On ne peut rien ajouter à l’épitaphe faite par le roi. Il n’y a que vous, madame, dont le pinceau puisse se joindre au sien.

C’est un prodige bien singulier qu’une dame, aussi aimable que vous l’êtes, ait fait une étude particulière des deux langues savantes qui dureront plus que toutes les autres langues de l’Europe. Vous avez la science de Mme Dacier, et elle n’avait point vos grâces.

Que ne puis-je, madame, être auprès de vous ! que ne puis-je vous parler longtemps de mon cher Isaac, et surtout vous entendre !

Si vous permettez en effet que mon amitié et ma douleur gravent un mot dans un coin du monument que vous lui destinez ; si vous souffrez que mes sentiments s’expliquent après ceux du roi de Prusse et les vôtres, vous ne doutez pas que je ne sois à vos ordres.
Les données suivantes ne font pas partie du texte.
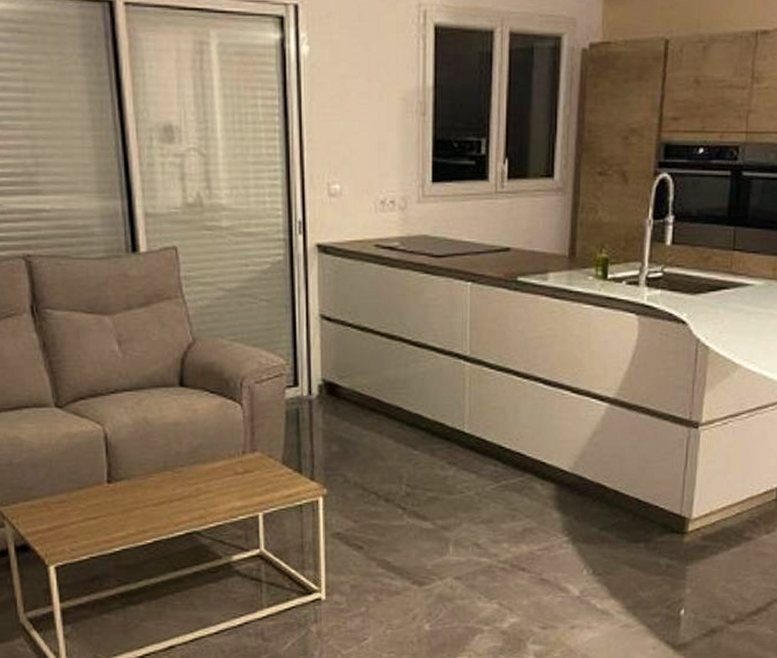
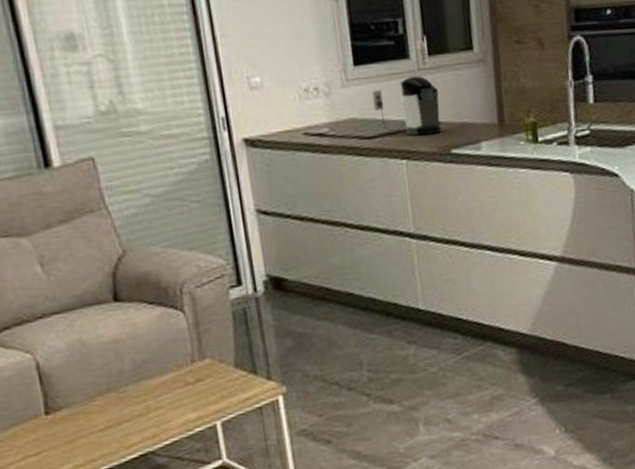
coffee maker: none [446,198,512,260] -> present [372,75,443,136]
Vous ne sauriez croire combien j’ai été touché de votre lettre. S’il restait encore quelque chose de nous-mêmes après nous (ce qui est fort douteux), il vous saurait gré de la consolation que vous m’avez donnée en m’écrivant.
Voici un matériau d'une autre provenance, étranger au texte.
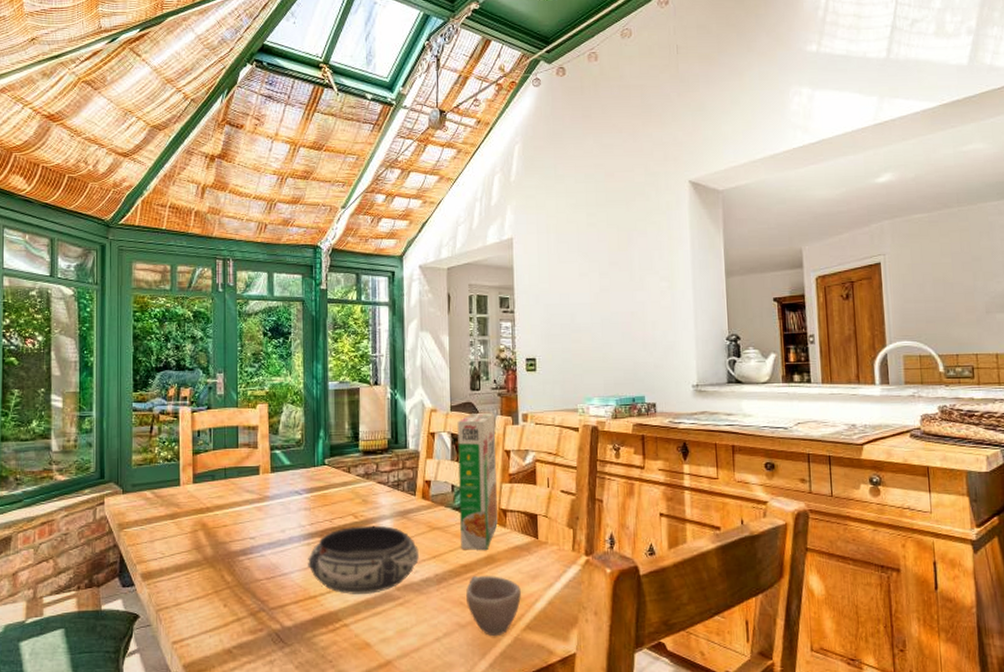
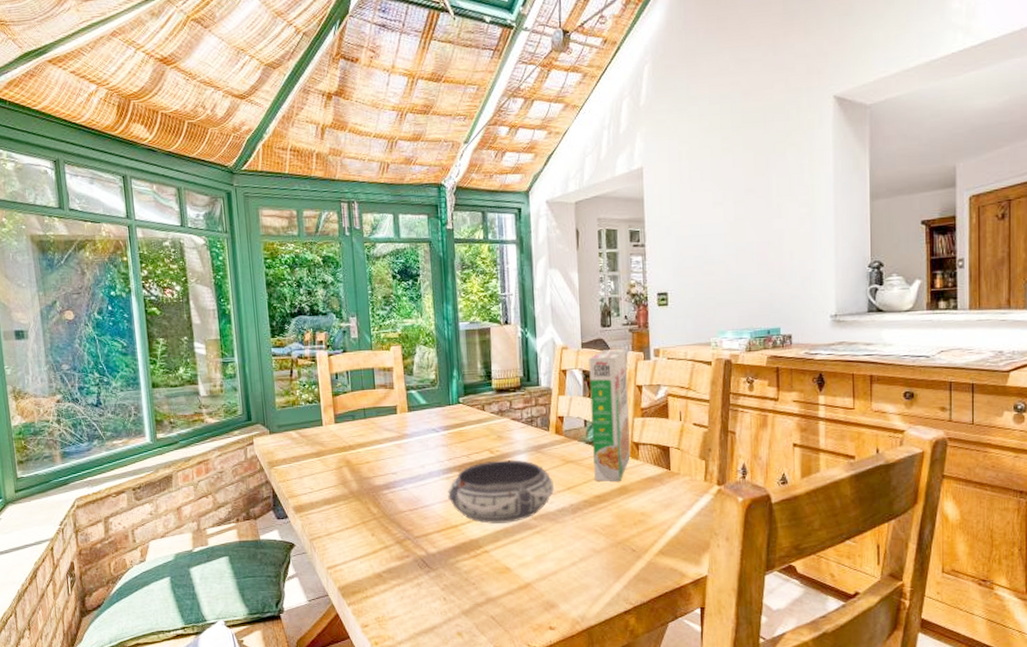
cup: present [466,575,521,636] -> none [600,505,654,560]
Soyez bien persuadée, madame, de l’estime respectueuse avec laquelle je serai, tant que je vivrai, votre, etc.

8193. — À M. D’ALEMBERT.
2 février.

Mon très-cher philosophe, c’est une consolation bien faible que les assassins du chevalier de La Barre soient à leurs maisons de campagne ; mais nous ne pouvons pas espérer plus de justice dans ce monde.
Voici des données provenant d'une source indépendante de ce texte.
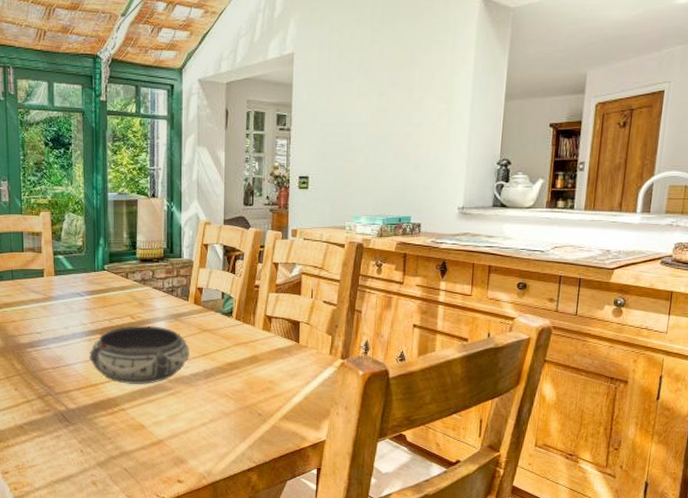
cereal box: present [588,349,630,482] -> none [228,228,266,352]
Avez-vous entendu parler de ce nouveau législateur de la littérature, nommé Clément, qui juge à mort M. de Saint-Lambert et l’abbé Delille[1] ? J’ai lu cet animal, et me suis figuré que Messieurs auraient tous une pareille dose d’orgueil. Est-il vrai que ce maroufle a l’honneur d’être mis au For-l’Évêque ? J’admire ce ton décisif que prennent aujourd’hui tous les gredins de la littérature. Ce polisson, qui juge si impérieusement ses maîtres, présenta, il y a deux ans, une tragédie aux comédiens, qui ne purent en lire que deux actes. Ne pouvant parvenir à l’honneur

  1. Clément avait publié à la fin de 1770, et sous la date de 1771, des Observations critiques sur la nouvelle traduction en vers français des Géorgiques de Virgile, et les poëmes des Saisons, de la Déclamation et de la Peinture ; un volume petit in-8°.